Sugii's lab contracts with both the State Department of Land and Natural Resources and the U.S. Army to propagate rare or even extinct native plants for return to the wild.
"This is a huge linchpin in our conservation efforts," said state botanist Vickie Caraway. "Probably this is the only place in the U.S. doing this work to the level that Lyon is.
"There are plants that are extinct in the wild that are in that lab," said Caraway. "So it's of huge concern to us.
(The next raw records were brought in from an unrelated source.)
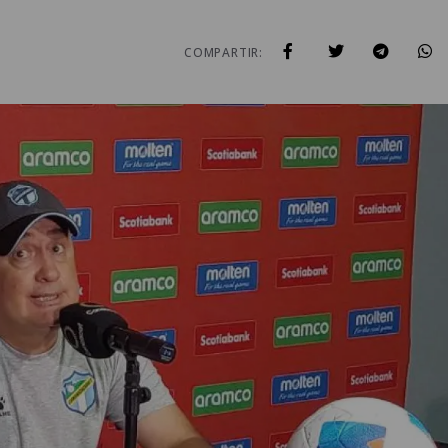
COMPARTIR:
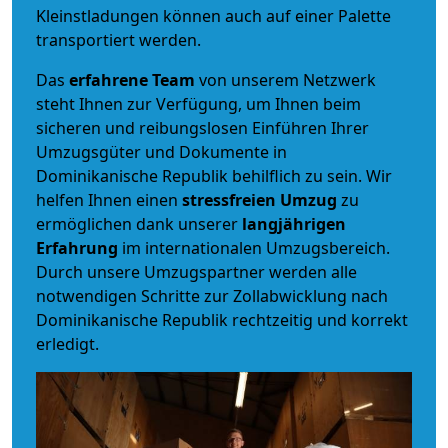
Kleinstladungen können auch auf einer Palette
transportiert werden.
Das
erfahrene Team
von unserem Netzwerk
steht Ihnen zur Verfügung, um Ihnen beim
sicheren und reibungslosen Einführen Ihrer
Umzugsgüter und Dokumente in
Dominikanische Republik behilflich zu sein.
Wir
helfen Ihnen einen
stressfreien Umzug
zu
ermöglichen dank unserer
langjährigen
Erfahrung
im internationalen Umzugsbereich.
Durch unsere Umzugspartner werden alle
notwendigen Schritte zur Zollabwicklung nach
Dominikanische Republik rechtzeitig und korrekt
erledigt.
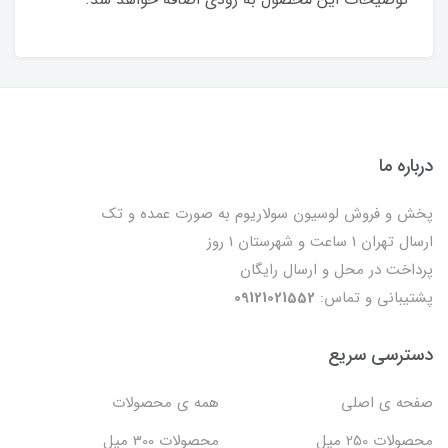
درباره ما
پخش و فروش لوسیون سولاریوم به صورت عمده و تک
ارسال تهران 1 ساعت و شهرستان 1 روز
پرداخت در محل و ارسال رایگان
پشتیبانی و تماس:
09121021552
دسترسی سریع
صفحه ی اصلی
همه ی محصولات
محصولات 250 میل
محصولات 300 میل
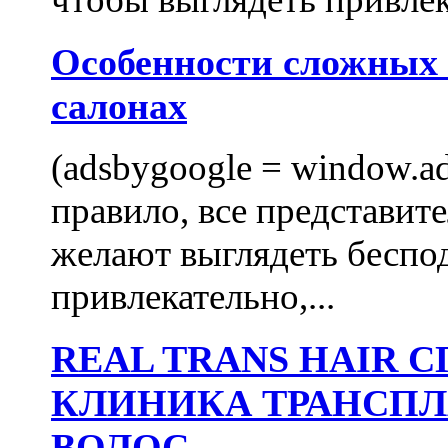
Особенности сложных
салонах
(adsbygoogle = window.ads
правило, все представит
желают выглядеть беспо
привлекательно,...
REAL TRANS HAIR
КЛИНИКА ТРАНСП
ВОЛОС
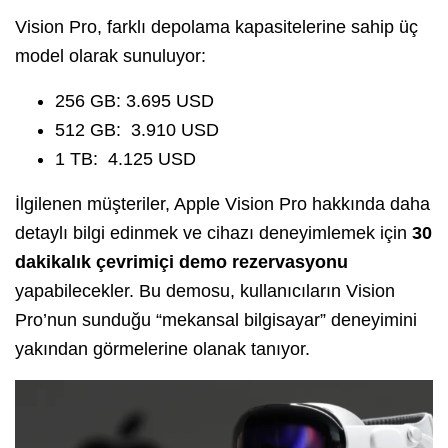
Vision Pro, farklı depolama kapasitelerine sahip üç
model olarak sunuluyor:
256 GB: 3.695 USD
512 GB: 3.910 USD
1 TB: 4.125 USD
İlgilenen müşteriler, Apple Vision Pro hakkında daha
detaylı bilgi edinmek ve cihazı deneyimlemek için
30
dakikalık çevrimiçi demo rezervasyonu
yapabilecekler. Bu demosu, kullanıcıların Vision
Pro’nun sunduğu “mekansal bilgisayar” deneyimini
yakından görmelerine olanak tanıyor.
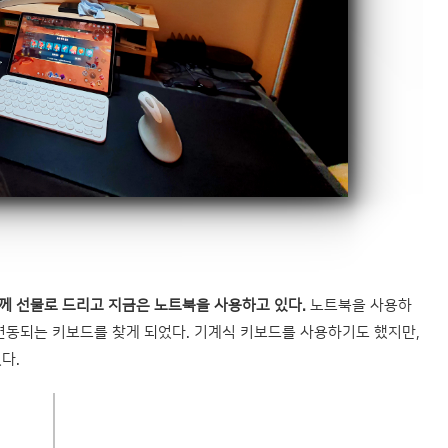
께 선물로 드리고 지금은 노트북을 사용하고 있다.
노트북을 사용하
연동되는 키보드를 찾게 되었다. 기계식 키보드를 사용하기도 했지만,
다.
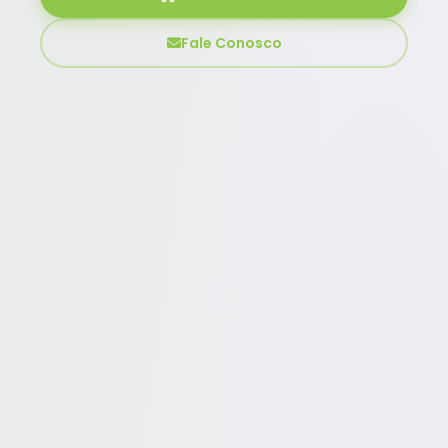
Fale Conosco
One of the focal points of our whole program is to make sure we maintain that store between the seed lab and the micropropagation lab."
Several months ago, when Sugii's research cottage was lifted for repairs, about half of the 38,000 plants she's been working with were lost, or went back to landowners because they couldn't be cared for properly. "What really concerns me if I have to move, what will it do to my cultures again?" Sugii said.
For Bruce Koebele, with the Cultural Learning Center at Ka'ala in Wai'anae, Sugii's work is helping restore native plants to the back of the valley, where hundreds of children are learning about their Native Hawaiian heritage.
"We want to show them what their ancestors would have seen 500 years ago," said Koebele, "and how their ancestors used it."
The thousands of plants growing within the arboretum are themselves "a living collection that's being added to all the time" and it's imperative to keep that collection going, said David Orr, botanical programs coordinator of the Waimea Valley Audubon Center.
"It's the major repository in Hawai'i for most of the world's heliconia," he said. And the palm collection is considered one of the world's best, if not the best.
"There is such wealth there," said Orr, "not just for Hawai'i, but for the whole world."